▸ **WHAT THE TASK REQUIRES**
Turn the items into a Markdown table with the columns No. and Entry, giving each line its own numbered row and leaving out blank lines. Begin at the first line of the items and stop after the line that contains "collection date: 1892", including that line.

▸ **ENTRIES SHOWN**
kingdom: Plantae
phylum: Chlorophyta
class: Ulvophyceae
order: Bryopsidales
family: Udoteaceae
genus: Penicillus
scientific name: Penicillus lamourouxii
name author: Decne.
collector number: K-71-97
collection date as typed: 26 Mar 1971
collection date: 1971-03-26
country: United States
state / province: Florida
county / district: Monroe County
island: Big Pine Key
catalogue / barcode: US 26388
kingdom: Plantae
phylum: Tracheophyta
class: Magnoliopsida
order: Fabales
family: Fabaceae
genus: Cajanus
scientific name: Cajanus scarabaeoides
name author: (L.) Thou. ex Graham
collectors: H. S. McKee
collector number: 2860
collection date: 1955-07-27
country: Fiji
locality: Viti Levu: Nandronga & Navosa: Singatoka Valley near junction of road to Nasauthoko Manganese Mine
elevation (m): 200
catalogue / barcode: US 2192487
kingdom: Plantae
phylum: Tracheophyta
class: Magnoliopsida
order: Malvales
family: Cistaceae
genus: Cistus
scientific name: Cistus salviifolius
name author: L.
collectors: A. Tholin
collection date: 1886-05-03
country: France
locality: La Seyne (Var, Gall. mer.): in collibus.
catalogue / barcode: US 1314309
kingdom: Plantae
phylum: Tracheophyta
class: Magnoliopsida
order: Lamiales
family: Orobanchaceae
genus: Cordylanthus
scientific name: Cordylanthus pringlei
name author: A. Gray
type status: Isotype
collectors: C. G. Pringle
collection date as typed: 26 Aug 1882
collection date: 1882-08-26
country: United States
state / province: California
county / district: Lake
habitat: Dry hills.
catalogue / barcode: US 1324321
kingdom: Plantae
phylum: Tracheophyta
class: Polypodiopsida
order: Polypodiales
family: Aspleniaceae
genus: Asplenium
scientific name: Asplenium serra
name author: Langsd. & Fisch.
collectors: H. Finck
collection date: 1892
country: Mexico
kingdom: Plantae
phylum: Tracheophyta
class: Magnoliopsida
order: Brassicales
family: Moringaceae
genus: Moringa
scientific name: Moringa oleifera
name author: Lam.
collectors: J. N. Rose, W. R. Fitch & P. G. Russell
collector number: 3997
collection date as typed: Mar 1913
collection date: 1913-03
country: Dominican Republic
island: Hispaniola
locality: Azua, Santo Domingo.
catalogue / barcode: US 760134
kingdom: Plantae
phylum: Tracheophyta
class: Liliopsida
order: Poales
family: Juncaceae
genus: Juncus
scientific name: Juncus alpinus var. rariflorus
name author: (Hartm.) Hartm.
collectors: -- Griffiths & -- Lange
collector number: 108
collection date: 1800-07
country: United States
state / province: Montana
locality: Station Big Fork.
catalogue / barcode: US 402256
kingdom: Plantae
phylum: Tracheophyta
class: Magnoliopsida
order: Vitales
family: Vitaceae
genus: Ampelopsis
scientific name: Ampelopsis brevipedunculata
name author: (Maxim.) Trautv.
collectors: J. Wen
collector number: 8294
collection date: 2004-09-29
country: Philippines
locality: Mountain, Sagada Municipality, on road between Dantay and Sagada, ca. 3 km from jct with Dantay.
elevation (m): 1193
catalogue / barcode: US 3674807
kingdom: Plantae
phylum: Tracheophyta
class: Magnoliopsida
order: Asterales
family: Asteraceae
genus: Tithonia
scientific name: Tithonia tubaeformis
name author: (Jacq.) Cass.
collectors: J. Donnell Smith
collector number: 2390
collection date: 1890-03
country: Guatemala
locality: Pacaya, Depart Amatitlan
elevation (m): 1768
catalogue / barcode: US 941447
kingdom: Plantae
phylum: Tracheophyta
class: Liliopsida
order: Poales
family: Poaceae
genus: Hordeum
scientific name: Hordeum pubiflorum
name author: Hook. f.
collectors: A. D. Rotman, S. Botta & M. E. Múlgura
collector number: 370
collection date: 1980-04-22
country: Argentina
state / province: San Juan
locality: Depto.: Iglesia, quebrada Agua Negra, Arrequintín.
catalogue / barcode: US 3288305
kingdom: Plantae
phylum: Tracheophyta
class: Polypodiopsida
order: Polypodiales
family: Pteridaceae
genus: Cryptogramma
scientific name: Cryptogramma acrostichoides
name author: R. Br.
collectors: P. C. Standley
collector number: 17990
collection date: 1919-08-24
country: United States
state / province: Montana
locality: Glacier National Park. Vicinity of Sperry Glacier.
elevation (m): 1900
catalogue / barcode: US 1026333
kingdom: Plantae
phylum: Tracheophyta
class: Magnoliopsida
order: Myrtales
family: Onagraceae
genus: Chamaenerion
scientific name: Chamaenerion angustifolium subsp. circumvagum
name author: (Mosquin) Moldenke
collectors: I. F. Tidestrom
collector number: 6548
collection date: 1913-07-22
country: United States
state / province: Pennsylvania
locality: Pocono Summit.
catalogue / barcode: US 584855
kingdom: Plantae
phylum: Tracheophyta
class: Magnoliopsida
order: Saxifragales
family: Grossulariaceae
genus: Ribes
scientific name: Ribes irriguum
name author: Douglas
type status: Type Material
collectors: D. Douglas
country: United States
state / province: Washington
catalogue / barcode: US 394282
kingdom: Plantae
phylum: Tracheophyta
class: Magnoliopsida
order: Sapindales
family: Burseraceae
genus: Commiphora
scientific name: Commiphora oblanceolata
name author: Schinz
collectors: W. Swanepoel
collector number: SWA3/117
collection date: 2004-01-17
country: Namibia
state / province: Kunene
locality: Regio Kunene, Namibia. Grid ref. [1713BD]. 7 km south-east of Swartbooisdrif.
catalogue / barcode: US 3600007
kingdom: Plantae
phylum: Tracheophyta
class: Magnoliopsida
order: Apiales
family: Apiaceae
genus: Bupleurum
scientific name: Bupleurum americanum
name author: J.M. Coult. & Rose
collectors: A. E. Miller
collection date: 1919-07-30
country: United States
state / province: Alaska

▸ **ANSWER TO THE TASK**
| No. | Entry |
|---|---|
| 1 | kingdom: Plantae |
| 2 | phylum: Chlorophyta |
| 3 | class: Ulvophyceae |
| 4 | order: Bryopsidales |
| 5 | family: Udoteaceae |
| 6 | genus: Penicillus |
| 7 | scientific name: Penicillus lamourouxii |
| 8 | name author: Decne. |
| 9 | collector number: K-71-97 |
| 10 | collection date as typed: 26 Mar 1971 |
| 11 | collection date: 1971-03-26 |
| 12 | country: United States |
| 13 | state / province: Florida |
| 14 | county / district: Monroe County |
| 15 | island: Big Pine Key |
| 16 | catalogue / barcode: US 26388 |
| 17 | kingdom: Plantae |
| 18 | phylum: Tracheophyta |
| 19 | class: Magnoliopsida |
| 20 | order: Fabales |
| 21 | family: Fabaceae |
| 22 | genus: Cajanus |
| 23 | scientific name: Cajanus scarabaeoides |
| 24 | name author: (L.) Thou. ex Graham |
| 25 | collectors: H. S. McKee |
| 26 | collector number: 2860 |
| 27 | collection date: 1955-07-27 |
| 28 | country: Fiji |
| 29 | locality: Viti Levu: Nandronga & Navosa: Singatoka Valley near junction of road to Nasauthoko Manganese Mine |
| 30 | elevation (m): 200 |
| 31 | catalogue / barcode: US 2192487 |
| 32 | kingdom: Plantae |
| 33 | phylum: Tracheophyta |
| 34 | class: Magnoliopsida |
| 35 | order: Malvales |
| 36 | family: Cistaceae |
| 37 | genus: Cistus |
| 38 | scientific name: Cistus salviifolius |
| 39 | name author: L. |
| 40 | collectors: A. Tholin |
| 41 | collection date: 1886-05-03 |
| 42 | country: France |
| 43 | locality: La Seyne (Var, Gall. mer.): in collibus. |
| 44 | catalogue / barcode: US 1314309 |
| 45 | kingdom: Plantae |
| 46 | phylum: Tracheophyta |
| 47 | class: Magnoliopsida |
| 48 | order: Lamiales |
| 49 | family: Orobanchaceae |
| 50 | genus: Cordylanthus |
| 51 | scientific name: Cordylanthus pringlei |
| 52 | name author: A. Gray |
| 53 | type status: Isotype |
| 54 | collectors: C. G. Pringle |
| 55 | collection date as typed: 26 Aug 1882 |
| 56 | collection date: 1882-08-26 |
| 57 | country: United States |
| 58 | state / province: California |
| 59 | county / district: Lake |
| 60 | habitat: Dry hills. |
| 61 | catalogue / barcode: US 1324321 |
| 62 | kingdom: Plantae |
| 63 | phylum: Tracheophyta |
| 64 | class: Polypodiopsida |
| 65 | order: Polypodiales |
| 66 | family: Aspleniaceae |
| 67 | genus: Asplenium |
| 68 | scientific name: Asplenium serra |
| 69 | name author: Langsd. & Fisch. |
| 70 | collectors: H. Finck |
| 71 | collection date: 1892 |